• [RECORDS SUPPLIED]
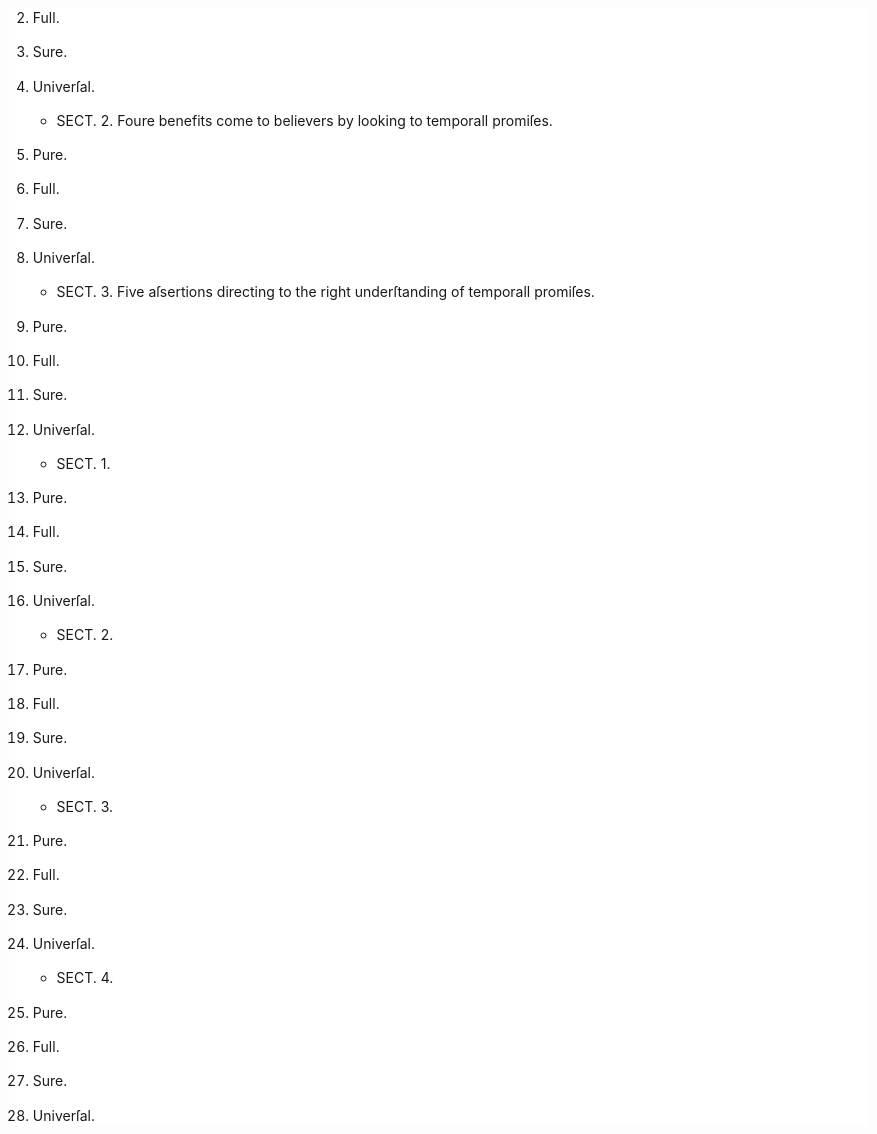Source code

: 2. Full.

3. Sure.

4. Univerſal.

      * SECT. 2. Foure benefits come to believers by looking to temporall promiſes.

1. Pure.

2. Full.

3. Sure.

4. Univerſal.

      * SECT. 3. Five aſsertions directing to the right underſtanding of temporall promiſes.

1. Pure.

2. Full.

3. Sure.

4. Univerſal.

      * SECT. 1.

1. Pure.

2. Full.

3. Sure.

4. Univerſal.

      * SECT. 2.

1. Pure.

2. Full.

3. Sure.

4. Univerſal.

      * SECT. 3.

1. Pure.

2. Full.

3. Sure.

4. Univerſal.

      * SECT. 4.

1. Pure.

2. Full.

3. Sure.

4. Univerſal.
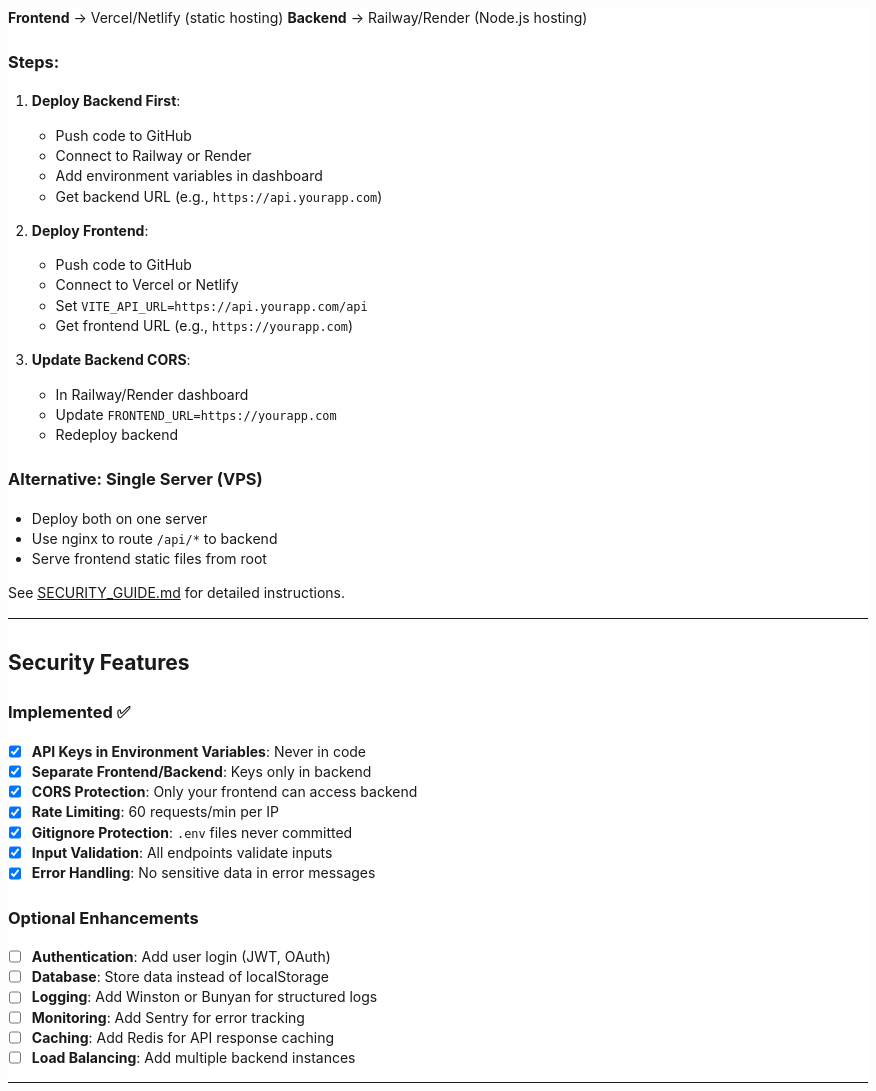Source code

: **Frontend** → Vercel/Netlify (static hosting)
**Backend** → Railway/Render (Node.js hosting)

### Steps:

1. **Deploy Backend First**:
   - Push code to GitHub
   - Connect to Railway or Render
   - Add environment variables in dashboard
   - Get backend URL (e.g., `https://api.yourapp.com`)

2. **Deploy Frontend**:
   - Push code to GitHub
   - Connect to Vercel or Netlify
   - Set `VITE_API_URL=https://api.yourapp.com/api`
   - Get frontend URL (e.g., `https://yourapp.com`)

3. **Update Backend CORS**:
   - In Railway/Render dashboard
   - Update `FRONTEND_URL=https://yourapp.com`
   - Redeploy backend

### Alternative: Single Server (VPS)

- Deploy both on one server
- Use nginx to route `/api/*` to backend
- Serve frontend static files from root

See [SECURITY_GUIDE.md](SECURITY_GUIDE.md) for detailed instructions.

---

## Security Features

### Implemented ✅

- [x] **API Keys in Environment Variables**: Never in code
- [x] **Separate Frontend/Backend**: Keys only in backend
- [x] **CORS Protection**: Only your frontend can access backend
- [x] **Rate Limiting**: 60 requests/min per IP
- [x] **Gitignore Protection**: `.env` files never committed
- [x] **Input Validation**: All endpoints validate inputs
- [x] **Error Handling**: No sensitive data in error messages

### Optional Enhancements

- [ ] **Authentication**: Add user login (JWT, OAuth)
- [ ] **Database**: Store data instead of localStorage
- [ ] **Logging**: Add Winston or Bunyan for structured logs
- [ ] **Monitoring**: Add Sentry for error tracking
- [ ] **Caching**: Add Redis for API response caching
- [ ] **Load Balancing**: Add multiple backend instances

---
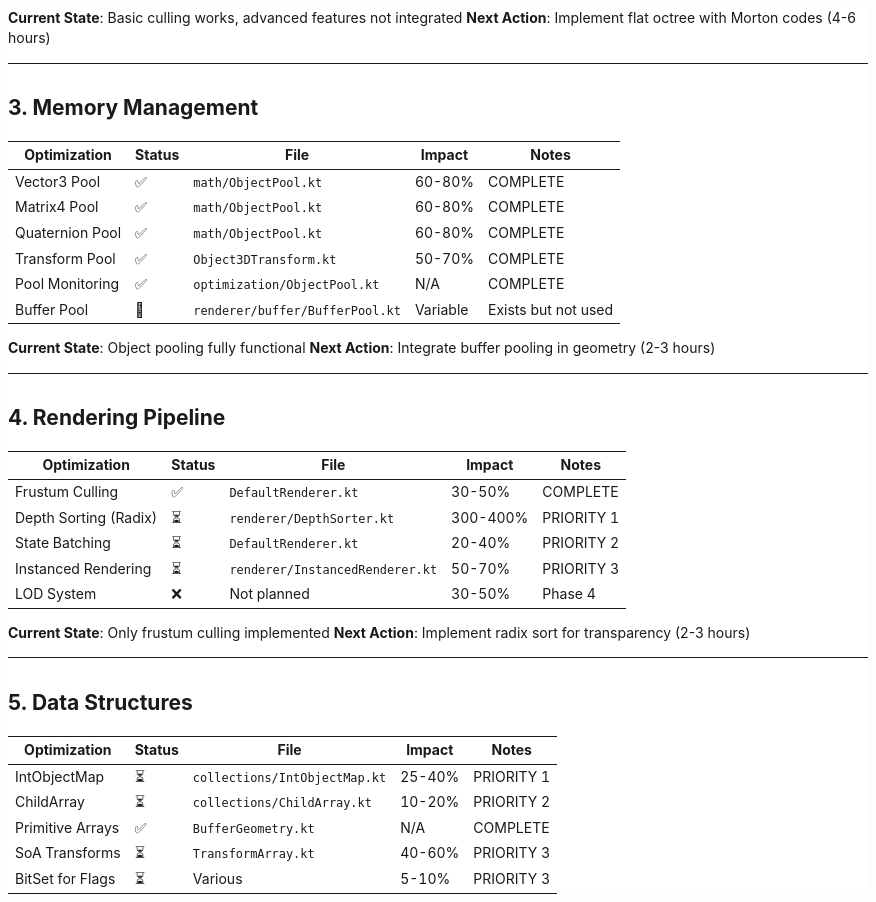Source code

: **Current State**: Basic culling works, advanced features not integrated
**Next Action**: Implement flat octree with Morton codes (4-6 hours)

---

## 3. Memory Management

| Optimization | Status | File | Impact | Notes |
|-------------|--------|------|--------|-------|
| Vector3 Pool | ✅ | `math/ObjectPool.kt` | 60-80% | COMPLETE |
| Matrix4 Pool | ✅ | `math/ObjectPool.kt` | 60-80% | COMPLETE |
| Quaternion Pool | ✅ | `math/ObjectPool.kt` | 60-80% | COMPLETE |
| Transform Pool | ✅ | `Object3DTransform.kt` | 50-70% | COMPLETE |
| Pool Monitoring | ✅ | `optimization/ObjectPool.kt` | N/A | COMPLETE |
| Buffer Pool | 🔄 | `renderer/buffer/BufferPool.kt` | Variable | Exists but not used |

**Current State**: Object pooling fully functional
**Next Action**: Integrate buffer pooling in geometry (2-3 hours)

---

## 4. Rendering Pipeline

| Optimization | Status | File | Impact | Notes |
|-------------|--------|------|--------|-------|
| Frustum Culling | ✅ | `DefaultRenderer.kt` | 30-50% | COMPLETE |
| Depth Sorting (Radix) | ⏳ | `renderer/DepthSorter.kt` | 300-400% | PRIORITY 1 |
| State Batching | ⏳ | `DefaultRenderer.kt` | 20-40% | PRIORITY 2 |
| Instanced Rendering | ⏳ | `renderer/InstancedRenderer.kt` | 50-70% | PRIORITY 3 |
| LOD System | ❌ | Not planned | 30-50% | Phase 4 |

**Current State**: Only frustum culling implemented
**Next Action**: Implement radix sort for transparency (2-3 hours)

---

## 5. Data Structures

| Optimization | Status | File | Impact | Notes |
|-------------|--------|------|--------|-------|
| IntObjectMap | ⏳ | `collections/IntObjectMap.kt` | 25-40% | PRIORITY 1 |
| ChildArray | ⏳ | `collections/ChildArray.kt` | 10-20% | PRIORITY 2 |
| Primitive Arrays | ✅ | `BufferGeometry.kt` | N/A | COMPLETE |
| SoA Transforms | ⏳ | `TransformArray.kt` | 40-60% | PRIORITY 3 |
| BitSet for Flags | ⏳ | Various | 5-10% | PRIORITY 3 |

• [WORK TASK] Pull out each line above that contains the string "CORS", and list those lines in their original order.

• [RESPONSE]
3. **Update Backend CORS**:
- [x] **CORS Protection**: Only your frontend can access backend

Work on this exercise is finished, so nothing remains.